Consumers Energy, the area’s gas provider, immediately sent out a press release expressing sympathy to the family of the victim and other people impacted by the accident. Further, Consumers Energy stated they were fully cooperating with the Michigan Public Service Commission and other regulatory agencies to determine the cause of the incident.
Many HDD-related businesses that work for Consumers were concerned when the company soon after announced it had suspended directional drilling operations throughout the state until details of their investigation could be completed.
But Consumers acted quickly, decisively and with transparency. Within a week of the suspension of drilling activities, Consumers Energy publicly accepted responsibility for the accident. The mistake was their own – not a contractor or other hired partner. The drilling unit that struck the gas line was owned and operated by Consumers Energy.
“We have taken appropriate disciplinary action, including terminations for failure to follow established policies and procedures. We take our responsibility to protect our communities, customers and employees very seriously and are committed to a zero tolerance policy when it comes to their safety. With this commitment in mind, we continue to be vigilant and proactive in taking steps to reassure the public,” Consumers announced.

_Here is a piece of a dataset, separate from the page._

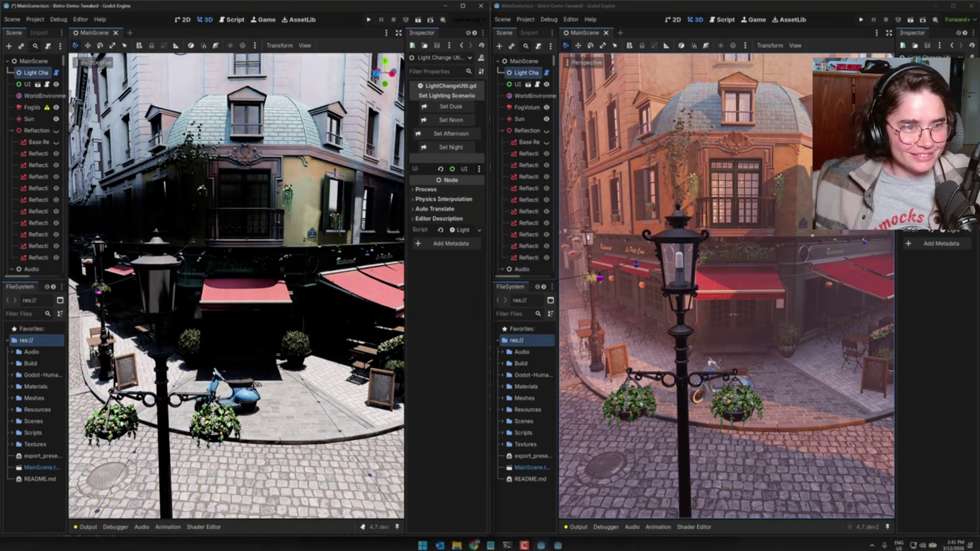
left_click(943, 120)
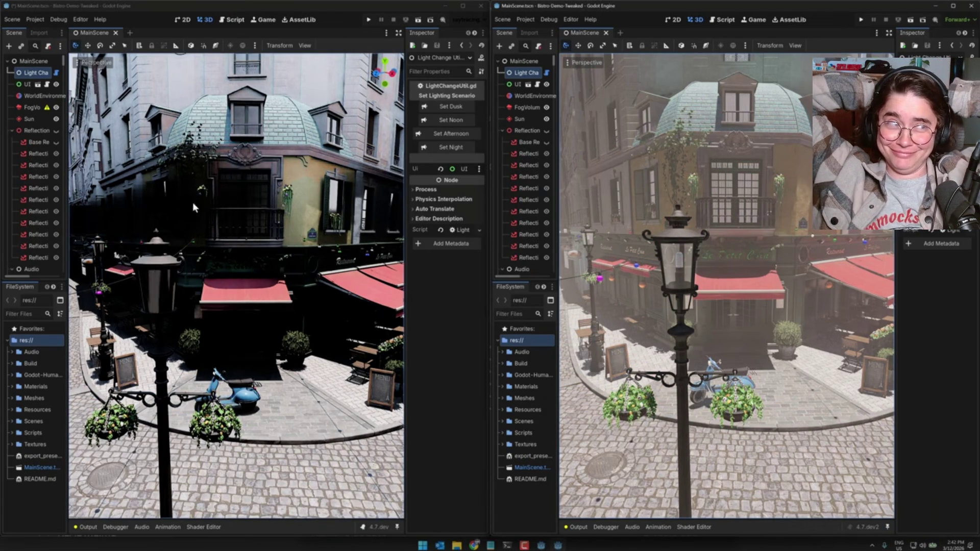
left_click(463, 134)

After completing its detailed review and validation of standard operating procedures with employees and contractors working on Consumers Energy’s system, directional drilling operations resumed the following week.
When Senior Editor Jeff Griffin contacted the company regarding the incident, there was no public relations shuffle and spin. Instead, the company immediately put Griffin in contact with
Garrick Rochow, Consumers Energy vice president of energy delivery. The company wasn’t interested in pointing the finger or avoiding blame. Rather, they committed to learning from their mistake and taking substantial steps to improve their safety record – all in a public forum. They were more than willing – even anxious – to have an open and frank conversation with Griffin.
To say this reaction was unusual is an understatement – and a welcome reprieve from typical “spin” responses. Kudos to Consumers Energy for the courage and commitment to take the responsible path.
When Duke’s Root Control completed a project this spring that sent the company past 200 million miles of sewer pipe chemical treatment, there wasn’t a huge party or celebration. Indeed, most of the company personnel weren’t even aware that such a threshold had been passed.
Though obviously proud of such a major accomplishment, company officials decided to keep the event low-key. Duke’s President Mike Hogan said it is important to put the milestone in perspective with the company’s total body of work.
“We believe that the first foot of pipe we treated more than 35 years ago and every foot treated since then is equally important with foot number 200 million. We know we could never have achieved this record if it were not for years of successful treatments performed by employees, past and present, and the loyal customers we serve.”
A humble reaction, but an amazing milestone in any field. Congratulations to Duke’s and may you pass 300 million miles of chemical root treatment in the not-too-distant future.